What to produce:
Each of the lines below must be restated exactly.

Records from a data collection
+-------+

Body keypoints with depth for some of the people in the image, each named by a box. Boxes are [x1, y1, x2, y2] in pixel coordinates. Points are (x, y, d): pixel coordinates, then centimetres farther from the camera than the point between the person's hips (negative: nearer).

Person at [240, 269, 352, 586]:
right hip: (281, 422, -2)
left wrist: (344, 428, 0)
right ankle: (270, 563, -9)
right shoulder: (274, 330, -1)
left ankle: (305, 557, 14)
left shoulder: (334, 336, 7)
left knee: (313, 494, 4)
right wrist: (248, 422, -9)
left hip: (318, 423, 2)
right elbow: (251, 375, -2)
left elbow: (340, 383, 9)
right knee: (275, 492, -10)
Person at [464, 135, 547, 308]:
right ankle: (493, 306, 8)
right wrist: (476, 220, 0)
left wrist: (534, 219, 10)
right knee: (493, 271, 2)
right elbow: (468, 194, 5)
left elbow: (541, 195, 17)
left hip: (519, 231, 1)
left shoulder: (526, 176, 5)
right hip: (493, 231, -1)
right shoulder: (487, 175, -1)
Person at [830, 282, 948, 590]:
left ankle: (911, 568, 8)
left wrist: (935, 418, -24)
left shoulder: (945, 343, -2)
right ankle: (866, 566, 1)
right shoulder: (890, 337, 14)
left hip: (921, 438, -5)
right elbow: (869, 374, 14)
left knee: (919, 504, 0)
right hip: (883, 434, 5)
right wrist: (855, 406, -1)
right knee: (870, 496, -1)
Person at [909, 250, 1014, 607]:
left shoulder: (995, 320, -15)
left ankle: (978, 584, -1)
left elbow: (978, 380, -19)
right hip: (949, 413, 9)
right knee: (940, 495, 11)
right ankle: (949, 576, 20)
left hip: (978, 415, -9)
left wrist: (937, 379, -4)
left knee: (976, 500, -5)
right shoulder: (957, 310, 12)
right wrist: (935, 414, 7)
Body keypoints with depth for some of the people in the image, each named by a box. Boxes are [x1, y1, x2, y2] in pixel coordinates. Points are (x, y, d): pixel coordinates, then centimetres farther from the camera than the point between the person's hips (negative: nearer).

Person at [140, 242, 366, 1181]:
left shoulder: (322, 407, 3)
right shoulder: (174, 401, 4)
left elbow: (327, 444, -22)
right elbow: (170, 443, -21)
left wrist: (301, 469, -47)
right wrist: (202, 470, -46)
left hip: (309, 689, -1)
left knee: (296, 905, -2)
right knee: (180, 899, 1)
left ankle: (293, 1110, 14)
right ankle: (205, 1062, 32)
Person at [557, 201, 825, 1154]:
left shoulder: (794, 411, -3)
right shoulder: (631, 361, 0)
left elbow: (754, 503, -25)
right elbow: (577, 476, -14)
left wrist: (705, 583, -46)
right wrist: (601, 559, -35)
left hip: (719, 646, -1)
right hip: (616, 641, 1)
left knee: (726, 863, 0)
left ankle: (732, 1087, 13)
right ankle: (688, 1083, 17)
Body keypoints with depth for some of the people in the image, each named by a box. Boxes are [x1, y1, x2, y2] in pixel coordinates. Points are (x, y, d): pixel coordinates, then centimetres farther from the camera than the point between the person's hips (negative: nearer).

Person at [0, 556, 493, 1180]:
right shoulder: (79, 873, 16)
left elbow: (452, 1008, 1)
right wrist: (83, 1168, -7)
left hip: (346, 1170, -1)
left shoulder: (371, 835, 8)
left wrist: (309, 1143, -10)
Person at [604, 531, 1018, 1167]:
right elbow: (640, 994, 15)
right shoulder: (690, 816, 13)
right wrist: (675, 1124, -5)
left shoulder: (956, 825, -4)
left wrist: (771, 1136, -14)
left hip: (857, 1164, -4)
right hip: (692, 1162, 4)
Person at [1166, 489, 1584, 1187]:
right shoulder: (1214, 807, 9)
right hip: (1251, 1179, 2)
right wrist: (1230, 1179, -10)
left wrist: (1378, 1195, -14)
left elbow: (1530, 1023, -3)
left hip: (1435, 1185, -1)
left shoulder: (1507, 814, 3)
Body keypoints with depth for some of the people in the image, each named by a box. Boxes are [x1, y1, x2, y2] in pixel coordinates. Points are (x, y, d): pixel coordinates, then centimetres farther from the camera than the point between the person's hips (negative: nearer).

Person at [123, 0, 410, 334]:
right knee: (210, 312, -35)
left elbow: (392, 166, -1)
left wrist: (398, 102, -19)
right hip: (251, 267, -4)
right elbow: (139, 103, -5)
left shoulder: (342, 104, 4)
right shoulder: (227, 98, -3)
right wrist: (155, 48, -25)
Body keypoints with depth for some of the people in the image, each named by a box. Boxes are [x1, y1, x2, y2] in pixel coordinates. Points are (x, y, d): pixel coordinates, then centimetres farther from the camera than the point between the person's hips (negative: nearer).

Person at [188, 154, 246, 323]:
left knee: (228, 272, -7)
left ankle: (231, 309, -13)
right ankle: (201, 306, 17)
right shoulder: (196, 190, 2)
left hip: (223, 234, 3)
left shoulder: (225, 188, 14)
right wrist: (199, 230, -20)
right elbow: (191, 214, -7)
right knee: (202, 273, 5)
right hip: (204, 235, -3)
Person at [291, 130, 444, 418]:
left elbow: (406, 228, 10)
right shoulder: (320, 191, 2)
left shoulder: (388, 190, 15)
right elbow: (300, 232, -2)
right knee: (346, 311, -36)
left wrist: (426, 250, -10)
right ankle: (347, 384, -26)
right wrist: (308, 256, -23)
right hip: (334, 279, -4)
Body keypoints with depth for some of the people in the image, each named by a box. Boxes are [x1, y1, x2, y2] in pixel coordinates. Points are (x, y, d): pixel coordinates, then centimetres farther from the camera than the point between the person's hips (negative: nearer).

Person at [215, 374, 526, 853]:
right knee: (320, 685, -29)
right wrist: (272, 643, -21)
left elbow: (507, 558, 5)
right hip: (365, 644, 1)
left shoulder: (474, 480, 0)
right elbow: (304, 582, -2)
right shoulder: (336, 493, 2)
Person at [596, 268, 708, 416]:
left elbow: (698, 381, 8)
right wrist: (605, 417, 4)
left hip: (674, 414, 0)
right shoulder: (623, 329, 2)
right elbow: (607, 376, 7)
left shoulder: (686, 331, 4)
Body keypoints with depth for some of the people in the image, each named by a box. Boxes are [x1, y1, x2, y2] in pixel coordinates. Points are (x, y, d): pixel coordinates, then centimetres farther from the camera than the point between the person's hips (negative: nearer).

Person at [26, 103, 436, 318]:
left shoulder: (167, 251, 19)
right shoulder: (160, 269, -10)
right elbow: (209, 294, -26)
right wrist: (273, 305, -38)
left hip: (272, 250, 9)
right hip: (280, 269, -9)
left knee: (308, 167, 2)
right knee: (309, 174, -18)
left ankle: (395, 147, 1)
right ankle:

+-------+

Worked solution:
Body keypoints with depth for some of the people in the image, each named by a box. Boxes are [x1, y1, x2, y2] in pixel coordinates. Points are (x, y, d): pixel coordinates, then centimetres farther from the camera than the point between the person's hips (negative: nearer).

Person at [240, 269, 352, 586]:
right hip: (281, 422, -2)
left wrist: (344, 428, 0)
right ankle: (270, 563, -9)
right shoulder: (274, 330, -1)
left ankle: (305, 557, 14)
left shoulder: (334, 336, 7)
left knee: (313, 494, 4)
right wrist: (248, 422, -9)
left hip: (318, 423, 2)
right elbow: (251, 375, -2)
left elbow: (340, 383, 9)
right knee: (275, 492, -10)
Person at [464, 135, 547, 308]:
right ankle: (493, 306, 8)
right wrist: (476, 220, 0)
left wrist: (534, 219, 10)
right knee: (493, 271, 2)
right elbow: (468, 194, 5)
left elbow: (541, 195, 17)
left hip: (519, 231, 1)
left shoulder: (526, 176, 5)
right hip: (493, 231, -1)
right shoulder: (487, 175, -1)
Person at [830, 282, 948, 590]:
left ankle: (911, 568, 8)
left wrist: (935, 418, -24)
left shoulder: (945, 343, -2)
right ankle: (866, 566, 1)
right shoulder: (890, 337, 14)
left hip: (921, 438, -5)
right elbow: (869, 374, 14)
left knee: (919, 504, 0)
right hip: (883, 434, 5)
right wrist: (855, 406, -1)
right knee: (870, 496, -1)
Person at [909, 250, 1014, 607]:
left shoulder: (995, 320, -15)
left ankle: (978, 584, -1)
left elbow: (978, 380, -19)
right hip: (949, 413, 9)
right knee: (940, 495, 11)
right ankle: (949, 576, 20)
left hip: (978, 415, -9)
left wrist: (937, 379, -4)
left knee: (976, 500, -5)
right shoulder: (957, 310, 12)
right wrist: (935, 414, 7)
Body keypoints with depth for some of the people in the image, each named by a box. Boxes are [x1, y1, x2, y2] in pixel coordinates. Points are (x, y, d): pixel coordinates, then centimetres farther from the camera than the point between the person's hips (negative: nearer).

Person at [140, 242, 366, 1181]:
left shoulder: (322, 407, 3)
right shoulder: (174, 401, 4)
left elbow: (327, 444, -22)
right elbow: (170, 443, -21)
left wrist: (301, 469, -47)
right wrist: (202, 470, -46)
left hip: (309, 689, -1)
left knee: (296, 905, -2)
right knee: (180, 899, 1)
left ankle: (293, 1110, 14)
right ankle: (205, 1062, 32)
Person at [557, 201, 825, 1154]:
left shoulder: (794, 411, -3)
right shoulder: (631, 361, 0)
left elbow: (754, 503, -25)
right elbow: (577, 476, -14)
left wrist: (705, 583, -46)
right wrist: (601, 559, -35)
left hip: (719, 646, -1)
right hip: (616, 641, 1)
left knee: (726, 863, 0)
left ankle: (732, 1087, 13)
right ankle: (688, 1083, 17)
Body keypoints with depth for some of the people in the image, each named by a box. Boxes are [x1, y1, x2, y2] in pixel coordinates. Points are (x, y, d): pixel coordinates, then centimetres farther from the camera than the point between the person's hips (negative: nearer).

Person at [0, 556, 493, 1180]:
right shoulder: (79, 873, 16)
left elbow: (452, 1008, 1)
right wrist: (83, 1168, -7)
left hip: (346, 1170, -1)
left shoulder: (371, 835, 8)
left wrist: (309, 1143, -10)
Person at [604, 531, 1018, 1167]:
right elbow: (640, 994, 15)
right shoulder: (690, 816, 13)
right wrist: (675, 1124, -5)
left shoulder: (956, 825, -4)
left wrist: (771, 1136, -14)
left hip: (857, 1164, -4)
right hip: (692, 1162, 4)
Person at [1166, 489, 1584, 1187]:
right shoulder: (1214, 807, 9)
right hip: (1251, 1179, 2)
right wrist: (1230, 1179, -10)
left wrist: (1378, 1195, -14)
left elbow: (1530, 1023, -3)
left hip: (1435, 1185, -1)
left shoulder: (1507, 814, 3)
Body keypoints with depth for some of the people in the image, each named by a box. Boxes are [x1, y1, x2, y2] in pixel coordinates. Points are (x, y, d): pixel coordinates, then centimetres farther from the camera than the point between the person's hips (negative: nearer).

Person at [123, 0, 410, 334]:
right knee: (210, 312, -35)
left elbow: (392, 166, -1)
left wrist: (398, 102, -19)
right hip: (251, 267, -4)
right elbow: (139, 103, -5)
left shoulder: (342, 104, 4)
right shoulder: (227, 98, -3)
right wrist: (155, 48, -25)
Body keypoints with depth for some of the people in the image, each named by a box. Boxes are [x1, y1, x2, y2] in pixel coordinates. Points are (x, y, d): pixel coordinates, then centimetres farther from the camera than the point between the person's hips (negative: nearer).

Person at [188, 154, 246, 323]:
left knee: (228, 272, -7)
left ankle: (231, 309, -13)
right ankle: (201, 306, 17)
right shoulder: (196, 190, 2)
left hip: (223, 234, 3)
left shoulder: (225, 188, 14)
right wrist: (199, 230, -20)
right elbow: (191, 214, -7)
right knee: (202, 273, 5)
right hip: (204, 235, -3)
Person at [291, 130, 444, 418]:
left elbow: (406, 228, 10)
right shoulder: (320, 191, 2)
left shoulder: (388, 190, 15)
right elbow: (300, 232, -2)
right knee: (346, 311, -36)
left wrist: (426, 250, -10)
right ankle: (347, 384, -26)
right wrist: (308, 256, -23)
right hip: (334, 279, -4)
Body keypoints with depth for some of the people in the image, each named by a box. Boxes are [x1, y1, x2, y2] in pixel coordinates. Points are (x, y, d): pixel coordinates, then centimetres farther from the camera than the point between the person's hips (negative: nearer).

Person at [215, 374, 526, 853]:
right knee: (320, 685, -29)
right wrist: (272, 643, -21)
left elbow: (507, 558, 5)
right hip: (365, 644, 1)
left shoulder: (474, 480, 0)
right elbow: (304, 582, -2)
right shoulder: (336, 493, 2)
Person at [596, 268, 708, 416]:
left elbow: (698, 381, 8)
right wrist: (605, 417, 4)
left hip: (674, 414, 0)
right shoulder: (623, 329, 2)
right elbow: (607, 376, 7)
left shoulder: (686, 331, 4)
Body keypoints with depth for some of the people in the image, each named by a box. Boxes are [x1, y1, x2, y2] in pixel coordinates. Points are (x, y, d): pixel coordinates, then centimetres farther from the camera than the point between the person's hips (negative: nearer).

Person at [26, 103, 436, 318]:
left shoulder: (167, 251, 19)
right shoulder: (160, 269, -10)
right elbow: (209, 294, -26)
right wrist: (273, 305, -38)
left hip: (272, 250, 9)
right hip: (280, 269, -9)
left knee: (308, 167, 2)
right knee: (309, 174, -18)
left ankle: (395, 147, 1)
right ankle:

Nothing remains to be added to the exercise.